Pengamat Pajak Danny Darussalam Tax Center (DDTC) Darussalam menambahkan, tahun 2021 masih jadi tantangan bagi otoritas pajak. Situasi ekonomi tahun depan diprediksi masih rapuh dan masih perlu diakselerasi. Sehingga tahun depan belum tentu pajak bisa digunakan kembali difokuskan pada penerimaan.
Namun demikian, setidaknya Ditjen Pajak bisa mengoptimalisasi penerimaan dengan pengenaan pajak yang berbasis kekayaan baik dari kekayaan bersih maupun warisan. Dengan langkah ini, penerapannya juga bisa berlandsan belum optimalnya penerimaan PPh orang pribadi. Sebab, untuk wajib pajak badan akan berat.

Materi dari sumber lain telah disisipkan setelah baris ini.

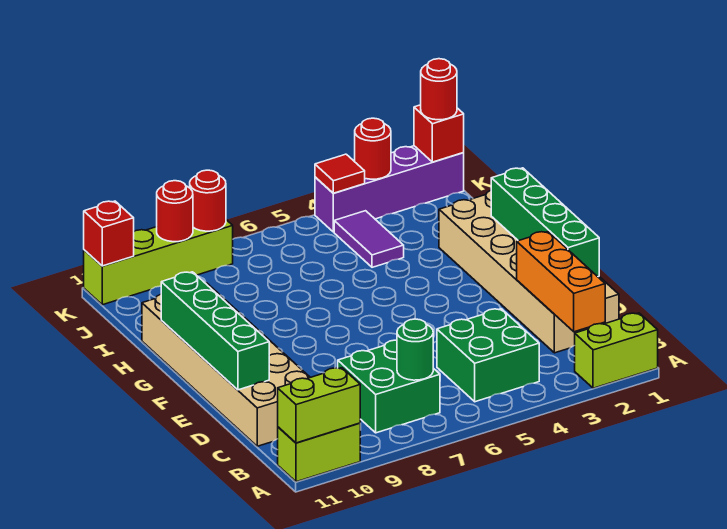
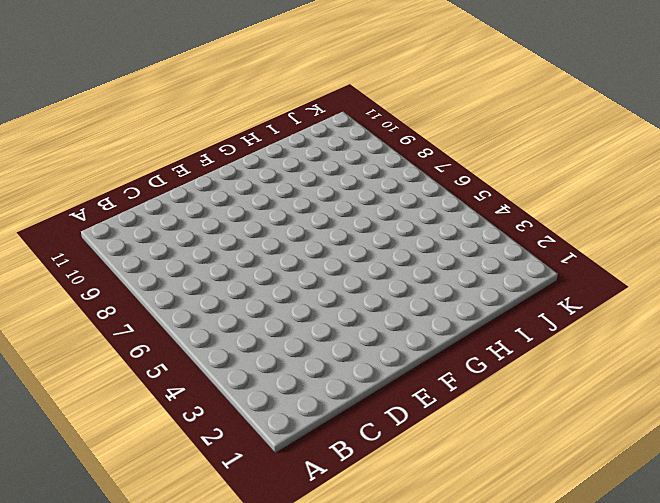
none -> lime brick A1:A2 level 1
none -> lime brick A10:A11 level 1
none -> green brick B4:C5 level 1

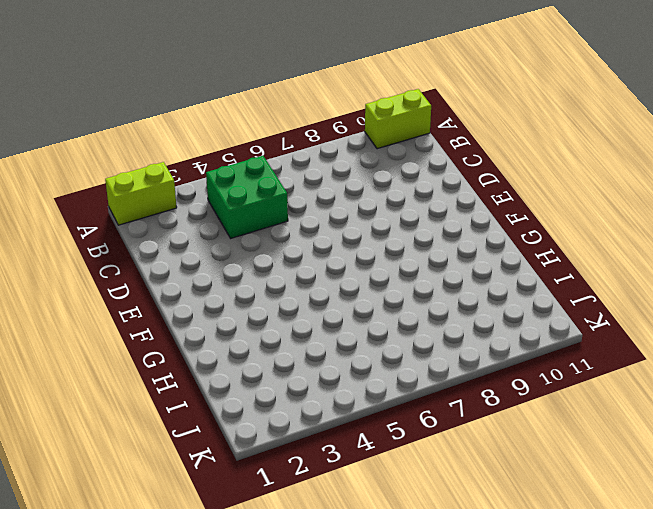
none -> green brick B7:C8 level 1
none -> tan brick C1:H2 level 1
none -> tan brick C10:H11 level 1

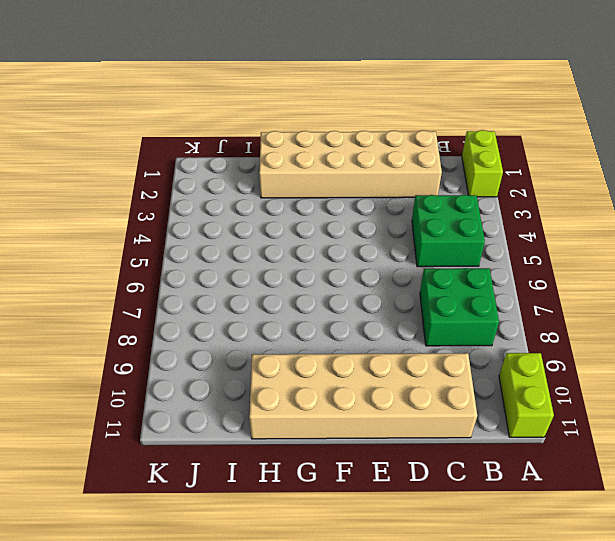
none -> purple tile I4:J4 level 1
none -> purple brick K1:K4 level 1
none -> lime brick K8:K11 level 1

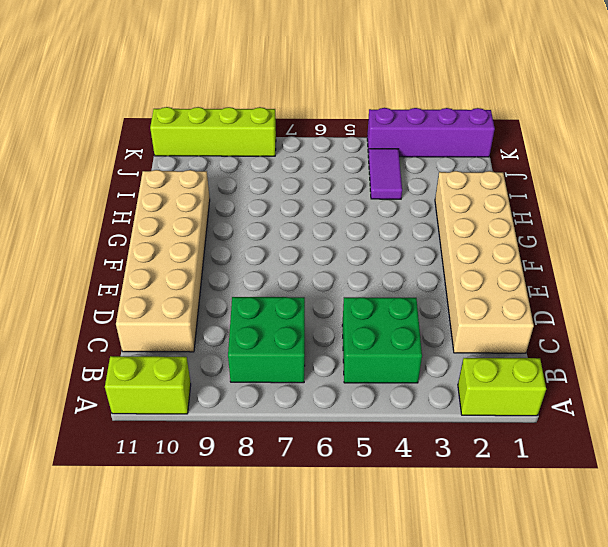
none -> lime brick A10:A11 level 2
none -> orange brick B2:D2 level 2
none -> green round brick B7 level 2

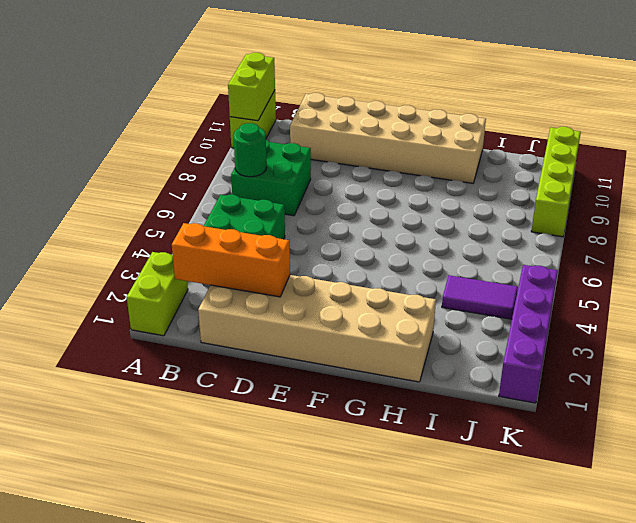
none -> green brick D1:G1 level 2
none -> green brick D11:G11 level 2
none -> red brick K1 level 2

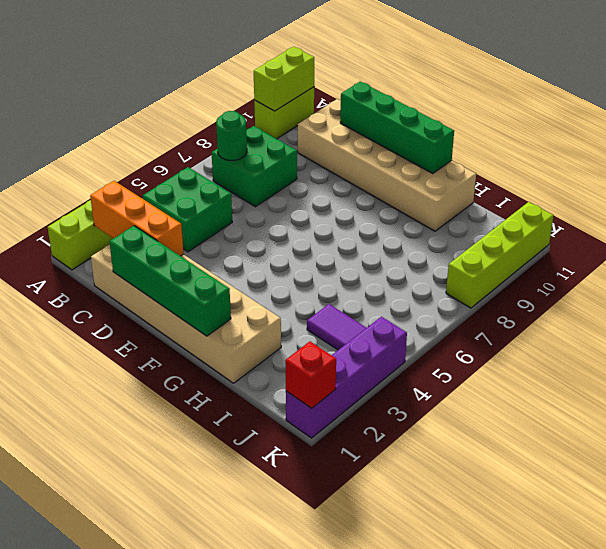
none -> red round brick K3 level 2
none -> red tile K4 level 2
none -> red round brick K8 level 2

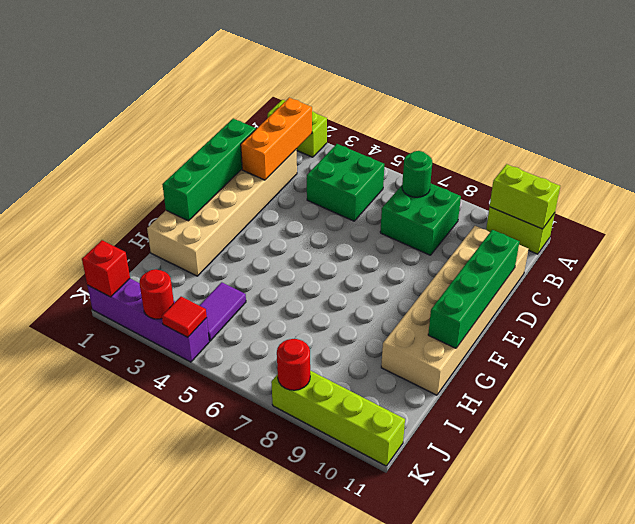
none -> red round brick K9 level 2
none -> red brick K11 level 2
none -> red round brick K1 level 3

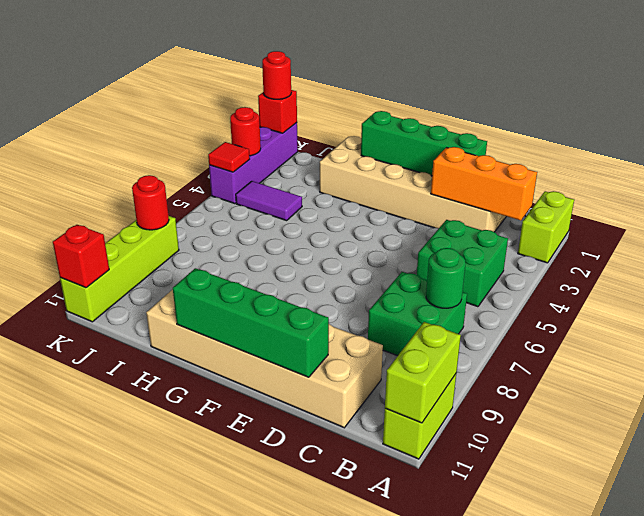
none -> red round brick K9 level 2

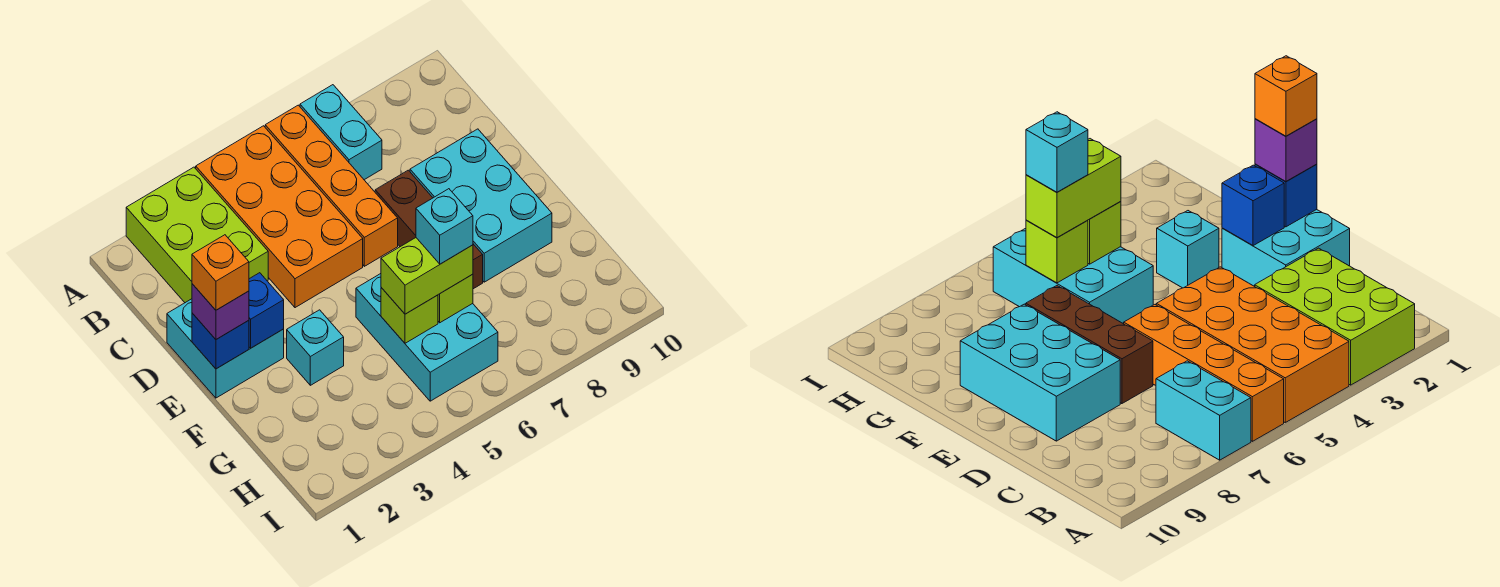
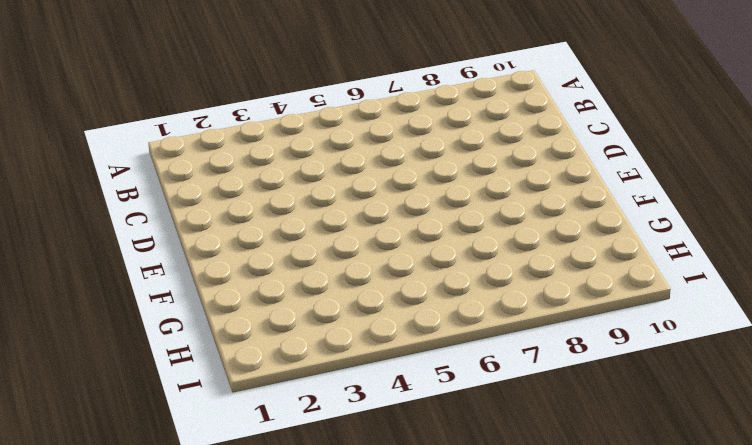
none -> lime brick A2:C3 level 1
none -> orange brick A4:D5 level 1
none -> orange brick A6:D6 level 1

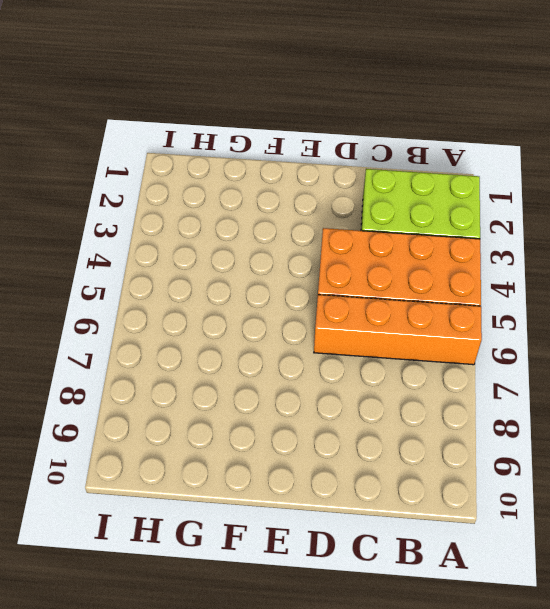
none -> cyan brick A7:B7 level 1
none -> cyan brick D1:E2 level 1
none -> brown brick D7:F7 level 1

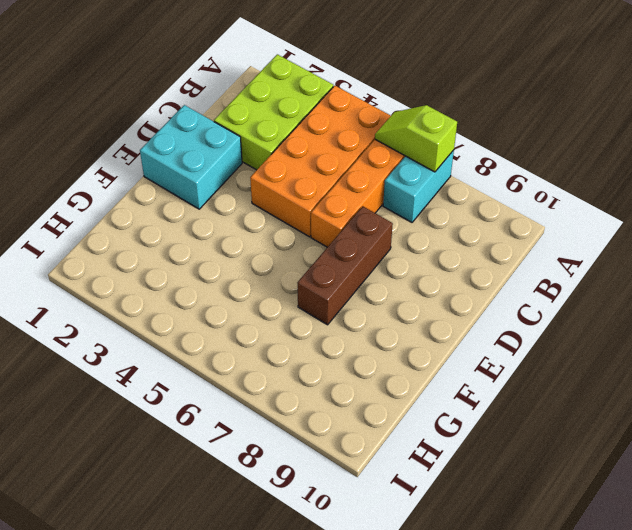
lime slope A6:A7 level 2 top 7 -> none
none -> cyan brick D8:F9 level 1
none -> cyan brick F3 level 1
none -> cyan brick F5:H6 level 1

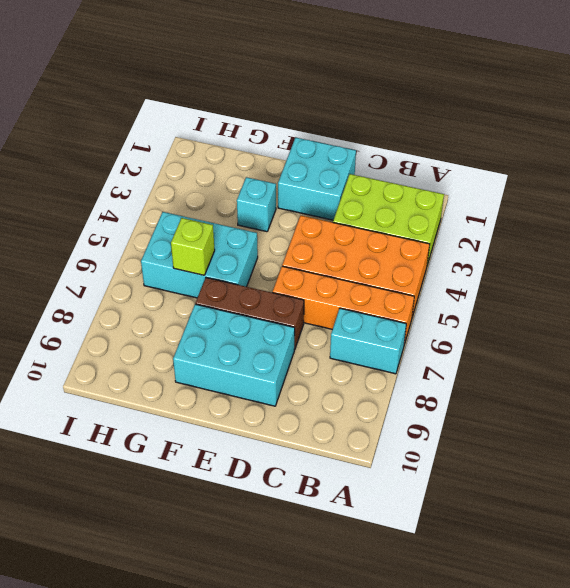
none -> blue brick E1 level 2
none -> blue brick E2 level 2
none -> lime brick G5 level 2

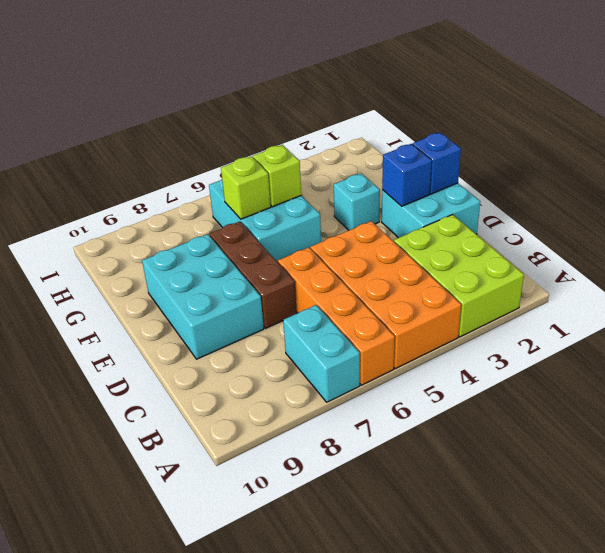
none -> purple brick E1 level 3
none -> lime brick G5:G6 level 3
none -> orange brick E1 level 4

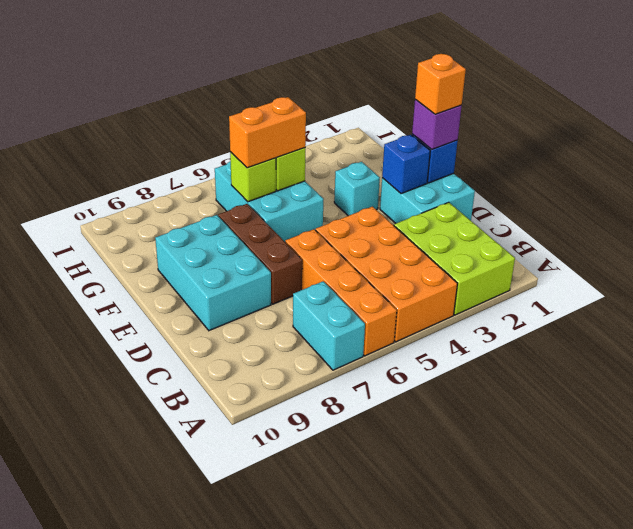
orange brick G5:G6 level 3 -> lime brick G5:G6 level 3
none -> cyan brick G6 level 4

“Pada tahun 2021, besar kemungkinannya pertumbuhan penerimaan pajak akan kebali positif jika dibandingkan dengan realisasi tahun ini,” kata Darussalam kepada Kontan.co.id, Kamis (14/5).
DDTC memprediksi penerimaan pajak di tahun ini akan berkisar Rp 1.218,3 triliun-Rp 1.223,2 triliun atau 97,2% hingga 97,6% dari outlook pemerintah. Dengan kata lain, kinerja penerimaan pajak tahun ini diestimasi tumbuh minus 8,2% sampai minus 8,5%.